• Work request 1:
Print everything from "JASON: Brock mentioned" down to "climate change intensifies?" in the interview on fire in California.

• Quoted passage:
JASON: Brock mentioned earth, air, fire and water. Chad, what do we know about the history of fire in the state of California and what do you think we’re going to see regarding fire here as climate change intensifies?

Chad Hanson

CHAD HANSON: There’s actually been a lot of research on how much fire we have now versus how much we had before the era of fire suppression. Interestingly, we actually had a lot more fire historically, and that’s well known among ecologists, though it’s not as well known among the general public or policy makers. But in forests, we actually have a significant deficit of fire in the forests of California, and that’s broadly true across nearly every forested region of the West. It’s not true in every vegetation type. There are certain vegetation types where we actually have more fire now than we had historically, such as chaparral systems in Southern California and some other parts of the state, especially low elevation chaparral that’s in close contact with some large population centers. In those places you get an enormous number of unplanned human ignitions. So in those areas we have more fire, but in forests broadly we have significantly less fire; in many cases half as much, one-fourth as much, in some places one-tenth as much as we did historically, and generally it’s a deficit of fire of all intensities.

• Data in this exercise:
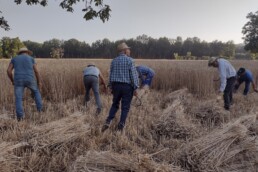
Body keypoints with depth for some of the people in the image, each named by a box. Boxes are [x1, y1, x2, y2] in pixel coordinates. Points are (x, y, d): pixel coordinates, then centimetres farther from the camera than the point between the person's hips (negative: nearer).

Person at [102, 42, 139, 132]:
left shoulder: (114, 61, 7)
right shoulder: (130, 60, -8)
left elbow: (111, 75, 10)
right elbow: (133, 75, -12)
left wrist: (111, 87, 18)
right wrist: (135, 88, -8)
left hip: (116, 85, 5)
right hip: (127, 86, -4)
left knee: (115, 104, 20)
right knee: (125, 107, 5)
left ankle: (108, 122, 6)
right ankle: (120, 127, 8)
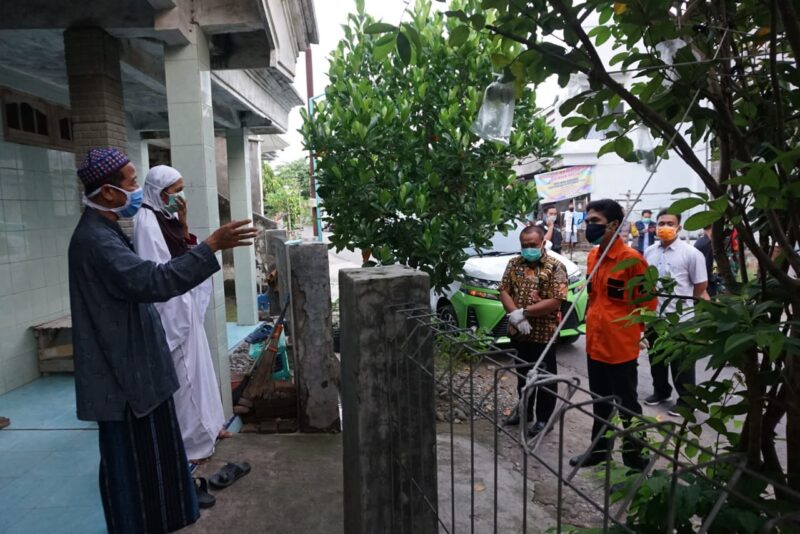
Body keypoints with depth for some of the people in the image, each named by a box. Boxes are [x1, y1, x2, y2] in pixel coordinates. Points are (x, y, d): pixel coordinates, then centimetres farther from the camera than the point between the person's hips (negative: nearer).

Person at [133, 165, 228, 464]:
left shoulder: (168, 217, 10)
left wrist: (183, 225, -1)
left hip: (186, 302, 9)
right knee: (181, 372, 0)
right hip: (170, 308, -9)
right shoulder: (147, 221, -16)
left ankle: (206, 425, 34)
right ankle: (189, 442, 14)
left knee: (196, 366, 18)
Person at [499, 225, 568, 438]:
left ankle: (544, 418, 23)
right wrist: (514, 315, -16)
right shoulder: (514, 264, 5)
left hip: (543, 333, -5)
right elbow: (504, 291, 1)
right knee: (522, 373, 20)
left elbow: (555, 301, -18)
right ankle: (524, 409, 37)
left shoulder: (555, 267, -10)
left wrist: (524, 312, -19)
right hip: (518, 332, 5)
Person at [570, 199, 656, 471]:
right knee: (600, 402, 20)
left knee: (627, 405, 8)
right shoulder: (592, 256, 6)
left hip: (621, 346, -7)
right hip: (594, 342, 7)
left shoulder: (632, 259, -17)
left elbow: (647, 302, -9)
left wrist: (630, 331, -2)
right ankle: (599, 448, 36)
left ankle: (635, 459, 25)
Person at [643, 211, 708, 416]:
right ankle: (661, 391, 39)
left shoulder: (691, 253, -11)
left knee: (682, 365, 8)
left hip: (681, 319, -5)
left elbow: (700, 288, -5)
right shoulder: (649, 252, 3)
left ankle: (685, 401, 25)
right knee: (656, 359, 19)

• Work request 2:
In the entries, take everything from the line containing "left knee: (196, 366, 18)" down to the line containing "left shoulder: (555, 267, -10)", and swap "Person" for "Subject". Return only those lines, with nothing else changed.

• Written response 1:
JASON: Brock mentioned earth, air, fire and water. Chad, what do we know about the history of fire in the state of California and what do you think we’re going to see regarding fire here as climate change intensifies?

• Written response 2:
left knee: (196, 366, 18)
Subject at [499, 225, 568, 438]:
left ankle: (544, 418, 23)
right wrist: (514, 315, -16)
right shoulder: (514, 264, 5)
left hip: (543, 333, -5)
right elbow: (504, 291, 1)
right knee: (522, 373, 20)
left elbow: (555, 301, -18)
right ankle: (524, 409, 37)
left shoulder: (555, 267, -10)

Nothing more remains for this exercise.